Since the drive voltage is applied to the thin-film EL element only from the scanning side electrode, only two power supplies that output positive and negative polarity voltages are used as power supplies, eliminating the need for a signal-side drive power supply. Become. Furthermore, since no voltage is applied to non-selected pixels of the thin film EL element, leakage of light from the thin film EL element does not occur, and good display quality can be obtained.

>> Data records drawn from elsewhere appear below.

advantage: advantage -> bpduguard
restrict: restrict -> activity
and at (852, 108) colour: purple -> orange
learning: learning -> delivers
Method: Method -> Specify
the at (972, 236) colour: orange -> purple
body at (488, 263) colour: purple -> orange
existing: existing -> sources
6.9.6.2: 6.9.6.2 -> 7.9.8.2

[Brief explanation of drawings]

FIG. 1 is a block diagram showing an example of the drive circuit of the thin film EL display device used in the implementation of the present invention, FIG. 2 is a circuit diagram showing the configuration of one pixel in the dynamic drive circuit, and FIG. A perspective view showing the EL display device, and FIGS. 4 and 5 are diagrams showing the operation of each element in the drive circuit. 1... Thin film EL element, 2, 3... Power supply, 4,5°8
．． 9... Switching element group, 12.13... Switch. 5-

Claims (1)

[Claims] A thin film EL display in which a thin film EL element is provided with two sets of striped electrode groups orthogonal to each other on both sides of an EL light emitting layer as a scanning side electrode group and a signal side electrode group, and is driven by a line sequential driving method to perform a dot matrix display. In the driving method of the device, two types of voltages having the same absolute value but different polarities and having an absolute value equal to or higher than the light emission starting voltage of the thin film EL element are used as driving voltages, Applying one of the two types of voltages only to one scanning side electrode and setting the other scanning side electrodes in a floating state,
Connecting the signal side electrode connected to the selected pixel of the thin film EL element in the signal side electrode group to a ground potential point, and bringing the signal side electrode connected to the unselected pixel of the thin film EL element into a floating state. A method for driving a thin film EL display device, comprising: turning on/off a driving voltage for each pixel in the thin film EL element.